COMMENT: Everything feels sick and sad and kind of pointless.
This is what national mourning feels like.
New Zealand is at half-mast: half-ashamed of itself, half-mad with grief – there's a lot of halves going on, a lot of unfinished, unresolved feelings of rage and blame and anguish.
But that's nothing. That's beside the point. The real mourning, the actual grief, belongs to the only people who truly matter in Friday's lout rampage.
The survivors, and the families of the 49 victims, are the most important people in New Zealand right now. They will gather at funerals. They will attend memorials. They will experience the long, constant fact of something which Christchurch, more than anywhere in New Zealand, has got a fix on: absence.

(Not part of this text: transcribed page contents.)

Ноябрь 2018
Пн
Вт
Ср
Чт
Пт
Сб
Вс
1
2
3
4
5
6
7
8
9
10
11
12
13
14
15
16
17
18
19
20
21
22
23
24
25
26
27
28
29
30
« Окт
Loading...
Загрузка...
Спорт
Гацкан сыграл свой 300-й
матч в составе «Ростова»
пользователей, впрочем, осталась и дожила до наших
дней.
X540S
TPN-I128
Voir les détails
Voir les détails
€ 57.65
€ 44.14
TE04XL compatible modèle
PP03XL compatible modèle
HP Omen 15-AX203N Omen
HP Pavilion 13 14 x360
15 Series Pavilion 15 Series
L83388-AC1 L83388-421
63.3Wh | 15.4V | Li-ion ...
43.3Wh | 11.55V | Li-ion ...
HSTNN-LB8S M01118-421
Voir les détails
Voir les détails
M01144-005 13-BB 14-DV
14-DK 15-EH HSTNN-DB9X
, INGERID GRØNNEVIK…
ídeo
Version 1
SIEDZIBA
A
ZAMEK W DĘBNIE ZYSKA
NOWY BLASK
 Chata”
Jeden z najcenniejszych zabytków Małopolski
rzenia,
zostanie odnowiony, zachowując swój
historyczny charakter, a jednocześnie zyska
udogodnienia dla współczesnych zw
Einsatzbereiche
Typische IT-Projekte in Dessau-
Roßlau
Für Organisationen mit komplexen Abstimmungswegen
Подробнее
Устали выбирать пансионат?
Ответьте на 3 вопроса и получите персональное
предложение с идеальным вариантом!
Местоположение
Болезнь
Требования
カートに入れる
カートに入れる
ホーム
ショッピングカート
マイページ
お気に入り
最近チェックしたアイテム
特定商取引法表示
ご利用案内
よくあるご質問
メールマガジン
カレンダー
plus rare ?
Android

The earthquakes made it the city of the missing. The mosque shootings have taken away another 49 people who were simply going about their business. Kiwi Muslims, at the Friday prayer at their mosque, banded together, united in worship and faith: they were in the right place at the right time.
Until along came death in the shape of no one special. It takes someone supremely ordinary to subscribe to junk thinking about racial supremacy and to act on the need to do something about it. The chances are really rather high that everything we'll learn about the shooter over the next few days and weeks will remind us not just of the banality of evil - but also just how thick it generally is, and how deeply worthless.
The far more interesting stories to watch for will be the ones about the 49 victims. Their names, their lives, where they came from, what they enjoyed, what they contributed, who they knew and loved.
One of our foundation myths as a people is that New Zealanders rally around their friends and neighbours in a crisis.
We're there for each other, we lend a hand, we'll see each other right, eh, e hoa. There are going to be countless examples of it – sometimes in the media, mostly behind the scenes – as New Zealanders pledge their support to the families of the 49 dead.
There is also going to be a deep, lingering sense of confusion about just what the hell is going on in New Zealand for this to happen and for the whole world to be looking at us with shock and horror. Yes, yes, the killing isn't about the rest of us, it's about the men, women, and children directly caught up in it - but it's as much our business and our concern as any tragedy. We've been there before. Pike River. The Wahine. The Christchurch quakes. It's just that we've never remotely been here like this.
The closest precedent was the Rainbow Warrior bombing in 1985. That was political too; the ship was engaged in anti-nuclear protests, and the French government, back then committed to nuclear testing in the Pacific, ordered a hit. A man was killed in the explosion. His name was Fernando Pereira.
But the spies bungled the job – they didn't intend to kill anyone. The attacks on the Christchurch mosques were carried out with the express purpose of killing, maiming, injuring, traumatising.
We don't have any form with something like this. Now and then our artists have imagined a state of siege. CK Stead wrote his vision of violent resistance to a right-wing dictatorship in New Zealand in his 1971 novel Smith's Dream, later filmed by Roger Donaldson in the movie Sleeping Dogs; Craig Harrison's 1974 play, Tomorrow Will Be A Lovely Day, was a pretty good drama about armed conflict between Māori and European.
Ancient fictions from a time before 9/11. In 2019, out of the blue, an armed moron caught everyone by surprise.
It seems spurious to draw a line back to the agitations rarked up by last year's visit from those two alt-right grifters, Stefan Molyneux and Lauren Southern, and while acts of racially motivated nastiness may well be a fact of everyday, unreported life, nothing comes close to the actions of Friday's shooter, with his combat fatigues, his sat nav, his worthless 73-page manifesto.
New Zealand will revert to its natural state of ka pai and all good. We're really good at happiness; we insist on it, make a fetish of it – happiness is a national pastime. But it won't return for a while.
The national mourning, too, is real. We all live here. The 49 victims had the same rights as us. We shall remember them.